Monday, August 07, 2006
It's what happens to offices when you need to fit more people in the same space. Our company has schedule compressions several times in the past few years, usually because we have hired more people than we have space for. Cubicles, which at normal size are about 6 feet x 8 feet and have a little room for you to back your chair out from your desk and stretch your legs, get compressed to something more like 6 feet x 4 feet. If you are claustrophic or just like a little fresh air from time to time, these compressed cubicles will cause you some discomfort.
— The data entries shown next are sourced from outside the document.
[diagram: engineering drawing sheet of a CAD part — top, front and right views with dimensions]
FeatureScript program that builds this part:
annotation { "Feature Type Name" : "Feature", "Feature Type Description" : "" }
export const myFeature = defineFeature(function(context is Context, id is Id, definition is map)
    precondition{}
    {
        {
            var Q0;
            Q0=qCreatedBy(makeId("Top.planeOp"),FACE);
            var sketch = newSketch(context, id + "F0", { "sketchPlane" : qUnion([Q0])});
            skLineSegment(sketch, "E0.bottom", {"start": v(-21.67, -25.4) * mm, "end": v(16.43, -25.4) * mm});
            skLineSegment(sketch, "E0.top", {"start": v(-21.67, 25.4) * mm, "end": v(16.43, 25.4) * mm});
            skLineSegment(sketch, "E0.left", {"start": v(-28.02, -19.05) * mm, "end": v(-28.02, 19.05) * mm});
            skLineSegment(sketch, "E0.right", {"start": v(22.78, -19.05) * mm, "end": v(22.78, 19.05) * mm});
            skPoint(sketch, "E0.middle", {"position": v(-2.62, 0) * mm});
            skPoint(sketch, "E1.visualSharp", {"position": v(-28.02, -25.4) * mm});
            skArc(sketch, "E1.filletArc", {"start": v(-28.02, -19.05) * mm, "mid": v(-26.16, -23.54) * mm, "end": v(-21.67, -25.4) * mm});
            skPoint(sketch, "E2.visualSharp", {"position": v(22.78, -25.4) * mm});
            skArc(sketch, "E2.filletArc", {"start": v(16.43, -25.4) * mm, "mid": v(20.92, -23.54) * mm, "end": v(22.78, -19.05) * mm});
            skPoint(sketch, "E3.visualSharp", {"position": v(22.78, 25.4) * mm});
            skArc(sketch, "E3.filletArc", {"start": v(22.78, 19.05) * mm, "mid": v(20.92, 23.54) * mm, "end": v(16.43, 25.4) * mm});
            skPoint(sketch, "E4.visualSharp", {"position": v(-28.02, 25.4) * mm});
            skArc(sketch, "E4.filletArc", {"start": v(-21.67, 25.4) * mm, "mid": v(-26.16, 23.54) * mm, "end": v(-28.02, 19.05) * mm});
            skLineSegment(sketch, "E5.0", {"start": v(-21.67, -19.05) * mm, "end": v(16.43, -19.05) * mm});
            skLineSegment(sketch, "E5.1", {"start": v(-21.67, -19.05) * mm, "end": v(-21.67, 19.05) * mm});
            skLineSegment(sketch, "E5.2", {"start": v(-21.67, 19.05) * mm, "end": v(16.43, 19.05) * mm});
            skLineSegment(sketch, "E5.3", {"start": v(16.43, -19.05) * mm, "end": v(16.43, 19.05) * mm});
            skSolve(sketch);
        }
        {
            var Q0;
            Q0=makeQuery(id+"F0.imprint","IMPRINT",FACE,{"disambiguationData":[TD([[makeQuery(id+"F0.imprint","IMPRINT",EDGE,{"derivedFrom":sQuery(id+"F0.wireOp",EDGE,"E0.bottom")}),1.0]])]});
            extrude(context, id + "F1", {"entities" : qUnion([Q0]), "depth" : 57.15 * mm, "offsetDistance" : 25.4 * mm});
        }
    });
Imagine setting up your office in a refrigerator box ...it's kind of like that. The air circulation is limited and there is only about 1 foot of space to back your chair up. Storage is limited to one 2-drawer file cabinet and one overhead shelf, which is why most people who have been moved to compressed cubicles have boxes filled with bits of their former offices stacked up outside in the cubicle hallways. Of course, noise levels, which are already too distracting to get much work done, increase, since you're packing more people into the same space. For those folks who spend all day on the phone presenting to customers this isn't a big deal, but for those of us who have to sit next to those who spend all day on the phone while trying to read news articles or analysts' reports, it is. I have headphones and an online radio station on all the time and have even added earplugs to try to further reduce the distraction, but I still find it very hard to concentrate when my cube-neighbor paces his office with his wireless headset, talking at the top of his lungs to be hear from his poor quality wireless headset.
So compression is something we frequently have to deal with. It's usually one of the side effects of growth, which can be somewhat compensated by the fact that our stock price is going up. The only problem is, this time our stock price isn't going up. And we're not hiring more people; we've already layed-off 1000+ and expect to lay off more. So why do we continue to compress??
I have asked several people this question and no one seems to know the answer. The most likely response is that we've already paid the contractors to do the work back at the beginning of the year so we have to go ahead with it. Ridiculous! Let's get out of our slump by putting our remaining staff into a much less productivity-enducing environment. Let's damage the already crushed morale by forcing people to give up more of their tiny space in this big, big company. I have another idea--maybe its a way to get more people to leave! Then we don't have to pay them compensation after the layoff! Brilliant!